Tourists wearing masks take a selfie at Tian'anmen Square in the heavy smog on December 9, 2015 in Beijing, China.
VCG | VCG | Getty Images
Tourists wearing masks take a selfie at Tian'anmen Square in the heavy smog on December 9, 2015 in Beijing, China.

Over 80 percent of people living in urban areas monitoring air pollution are living with poor air quality levels that exceed limits set by the World Health Organisation (WHO).

In a news release on Thursday, the WHO added that 98 percent of cities in "low and middle income countries" with over 100,000 people did not meet the WHO's guidelines for air quality. For those living in high income countries, this dropped to 56 percent.

The WHO said that a decline in urban air quality would increase the risk of lung cancer, heart disease, stroke as well as "chronic and acute respiratory diseases" such as asthma.

Air pollution was described as a "major cause of disease and death" by Flavia Bustreo, the WHO's assistant director general for family, women and children's health.


"When dirty air blankets our cities the most vulnerable urban populations—the youngest, oldest and poorest—are the most impacted," Bustreo went on to add.

As well as being potentially deadly, air pollution also has a significant financial cost. A recent report from the Royal College of Paediatrics and Child Health and the Royal College of Physicians said outdoor air pollution caused roughly 40,000 deaths in the U.K. every year and cost the U.K. economy more than £20 billion ($28.9 billion) annually.

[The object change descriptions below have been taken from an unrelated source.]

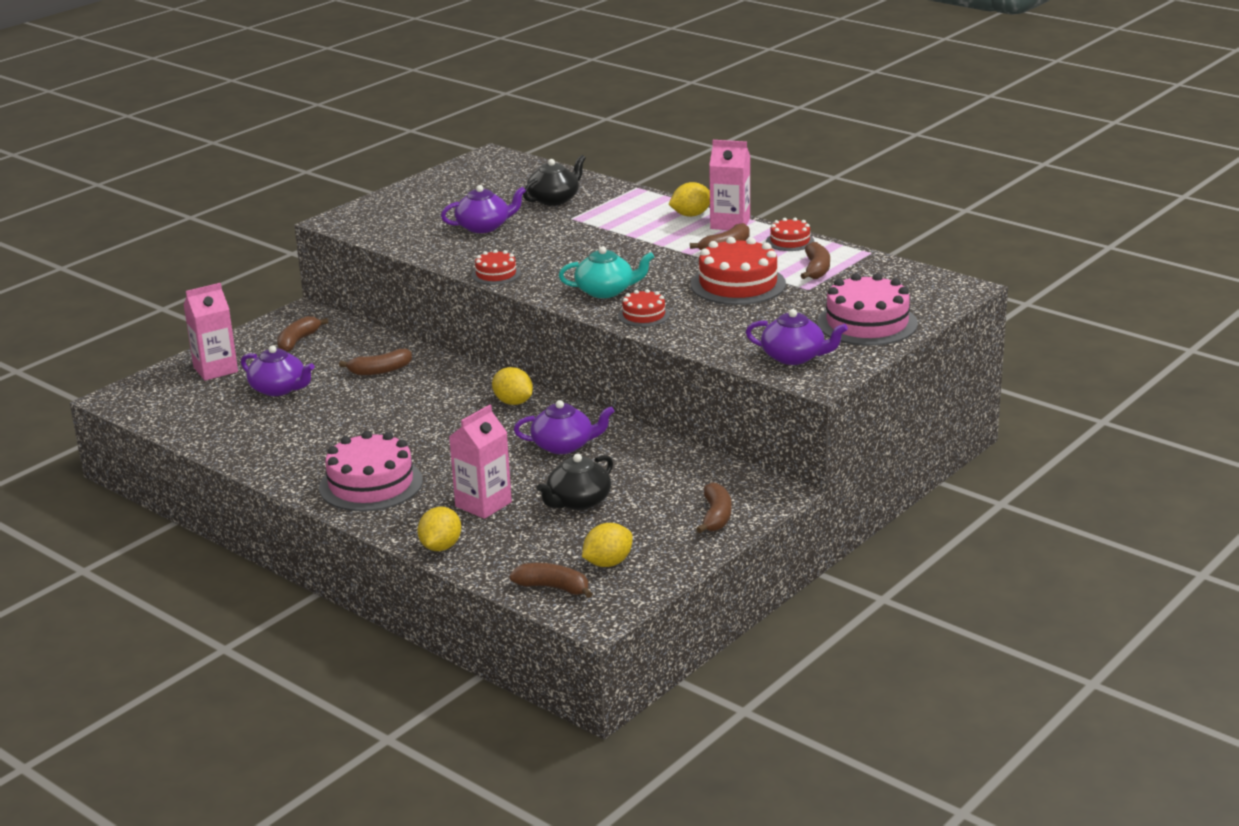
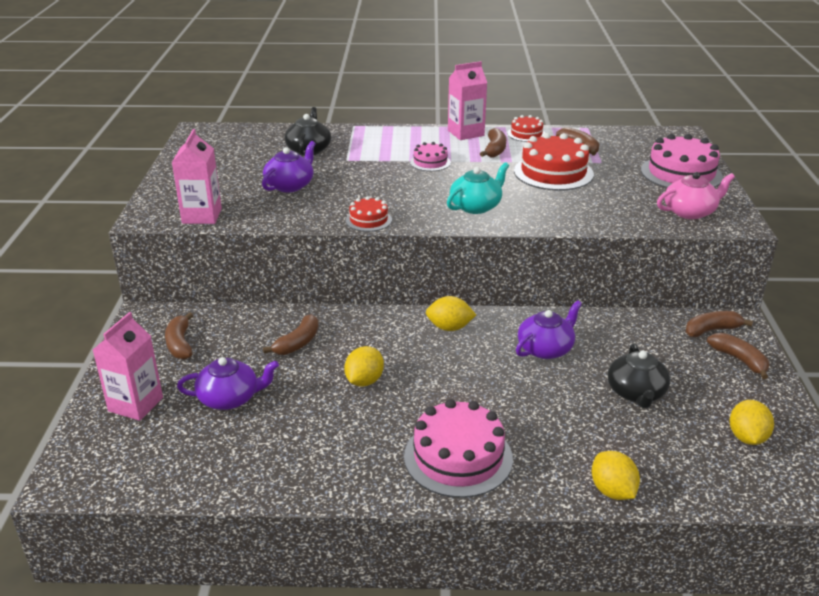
camera: 40 degrees left, 5 degrees up
(483, 504) = (576, 430): pink carton -> pink carton (202, 216)
(553, 588) = (753, 483): brown banana -> brown banana (711, 330)
(641, 241) = (430, 162): none -> pink cake
(644, 315) = (537, 216): red cake -> none
(691, 215) = (428, 134): yellow lemon -> yellow lemon (364, 381)
(794, 357) = (690, 212): purple teapot -> pink teapot

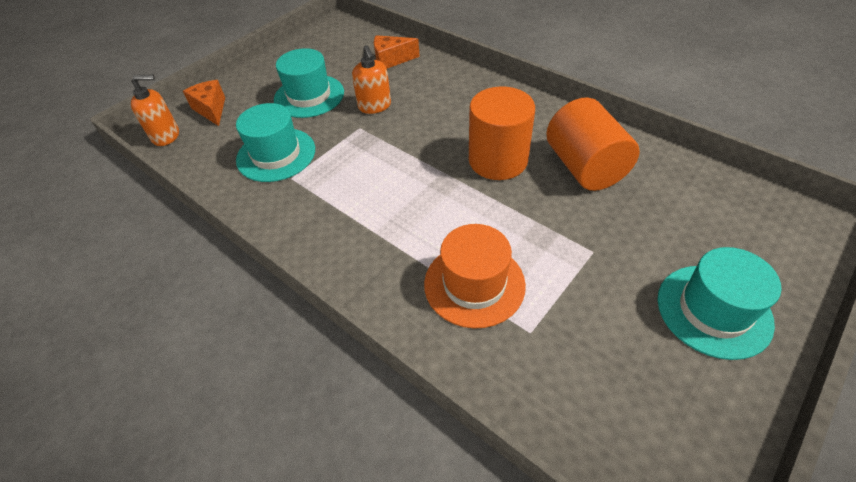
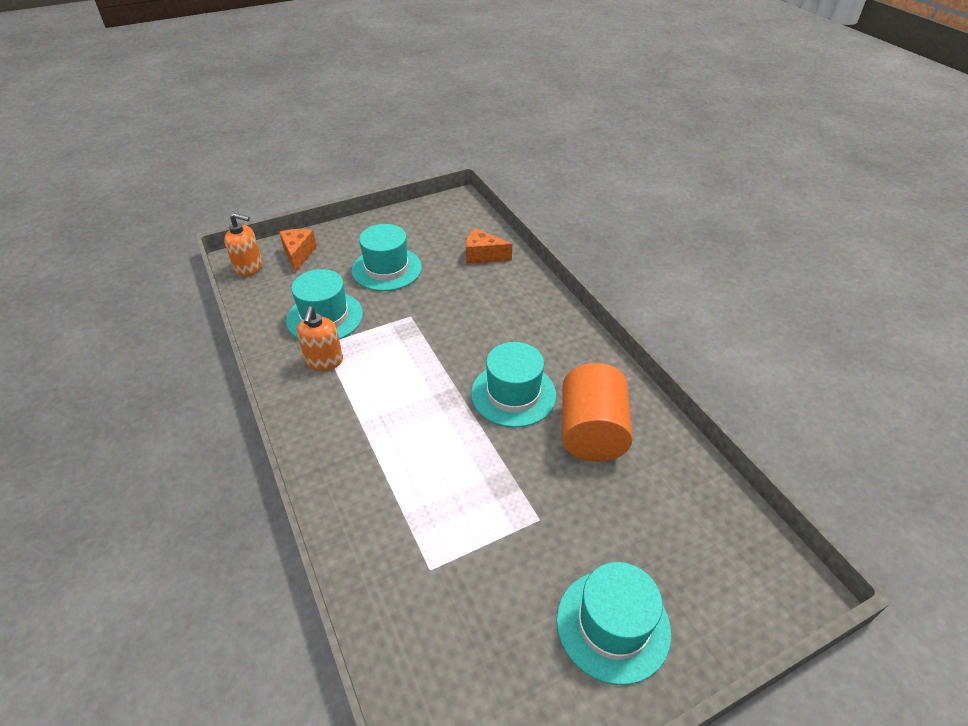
camera: 20 degrees right, 5 degrees down
(374, 106) = (437, 299): orange soap dispenser -> orange soap dispenser (324, 361)
(474, 284) = (412, 505): orange hat -> none
(498, 160) = (513, 394): orange cylinder -> turquoise hat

The WHO also said that between 2008 and 2013, global "urban air pollution levels" rose by 8 percent, with high income countries experiencing, in general, the lowest levels, and low and middle income countries experiencing the highest.

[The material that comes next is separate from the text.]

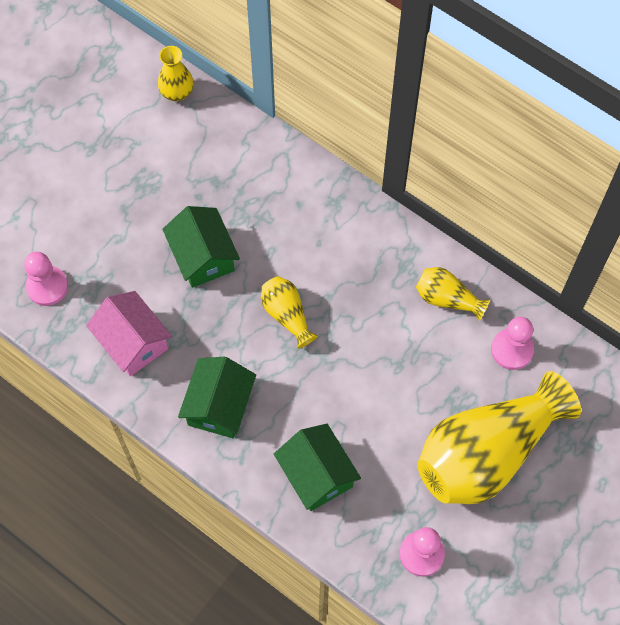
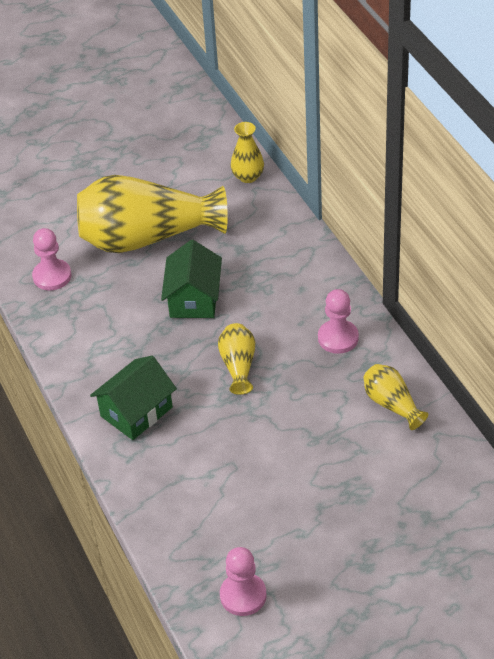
camera: 30 degrees right, 20 degrees down
(133, 342) = (95, 339): pink house -> none
(317, 474) = (187, 495): green house -> none
(486, 453) = (354, 539): yellow vase -> yellow vase (147, 237)
(512, 350) = (429, 466): pink pawn -> pink pawn (338, 338)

The WHO went on to say ambient air pollution – which consists of "high concentrations of small and fine particulate matter" – caused over three million early deaths annually.

"It is crucial for city and national governments to make urban air quality a health and development priority," the WHO's Carlos Dora said.

"When air quality improves, health costs from air pollution-related diseases shrink, worker productivity expands and life expectancy grows. Reducing air pollution also brings an added climate bonus, which can become a part of countries' commitments to the climate treaty," Dora added.